‘Meat tax’ could have significant impact on environmental footprint, study finds
January 20, 2026
The environmental impacts of meat consumption could be rapidly and cheaply reduced if governments applied full VAT on products such as beef, pork, lamb and chicken, a study has shown.
Depending on how the additional tax revenues were redistributed, such a change could cost households as little as €26 (£23) a year, while cutting ecological destruction by between 3% and 6%, the paper found.
Animal-based products have the biggest share of the EU’s ecological footprint related to household diet, which is responsible for almost a quarter of greenhouse gas emissions, more than half of biodiversity loss and phosphorus pollution, and almost three-quarters of water consumption.
Despite this, 22 of the 27 EU member states levy a reduced tax rate on meat purchases, compared with the general level of VAT. In effect this price signal screens citizens from the environmental and social costs of their consumption.
The new study by the Potsdam Institute for Climate Impact Research calculated some of those hidden costs and examined how two possible policy reforms – full VAT levies or a carbon price on food – could affect prices, consumption levels, environmental impacts and costs.
Published in the journal Nature Food on Tuesday, the paper found that the global environmental footprint of meat was substantially higher than plant-based foods in terms of climate impact, biodiversity loss, land use and pollution. The only exception was water use.
The difference in these environmental costs is not adequately reflected in the price of goods on the shelves because such calculations are complex. To overcome this obstacle, the authors of the study said the simplest first step would be to remove tax breaks on the most damaging food – meat.
Those tax breaks vary from country to country. The biggest break for meat consumption is in Ireland, where meat has zero tax compared with a general VAT rate of 23%. Raw meat in the UK is zero-rated compared with the 20% standard for cooked meat in restaurants or processed products. The gap is 20 percentage points in Croatia. In France, it is 15 points, Germany and Italy 12 points, and Spain 11 points. Within the EU, only Bulgaria, Denmark, Estonia, Latvia and Lithuania tax meat at the general VAT rate.
If EU governments ended meat’s VAT privileges, the paper calculates the environmental damage caused by food consumption would be reduced by 3.48% to 5.7%, depending on the type of impact. In the case of the climate, for example, it would cut greenhouse gas emissions by 29.9 megatons of CO2 equivalent per year, which is about 5% of the total.
The burden on consumers would depend on what is done with the extra tax revenues. Average annual food expenditure per EU household would have to rise by €109 (£95) as a result of the additional VAT. But if the revenues were redistributed through payments to citizens, the overall cost would fall to €26 per year.

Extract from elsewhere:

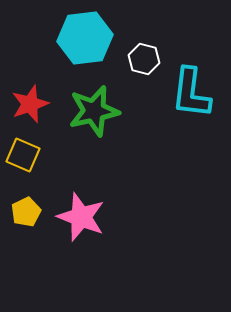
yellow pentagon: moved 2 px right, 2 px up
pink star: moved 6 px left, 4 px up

An even cheaper system for consumers would be the levying of a carbon price of €52 (£45) on food products, which would bring down net household costs to about €12 a year and have greater environmental benefits. But the authors recognise this will require more complex economic and political calculations, which makes the VAT change a more feasible option in the short term.
In both cases, society would be significantly better off once the costs of reducing environmental destruction are factored in, the researchers said. “Our numbers show the policies we investigated can be effective, but they also reveal that we do not yet fully price in the environmental impacts of meat,” said Charlotte Plinke, an author of the study: “It’s important to have exact information of what the impacts actually are, and then to be transparent about the goals of the policy and the use of revenues.”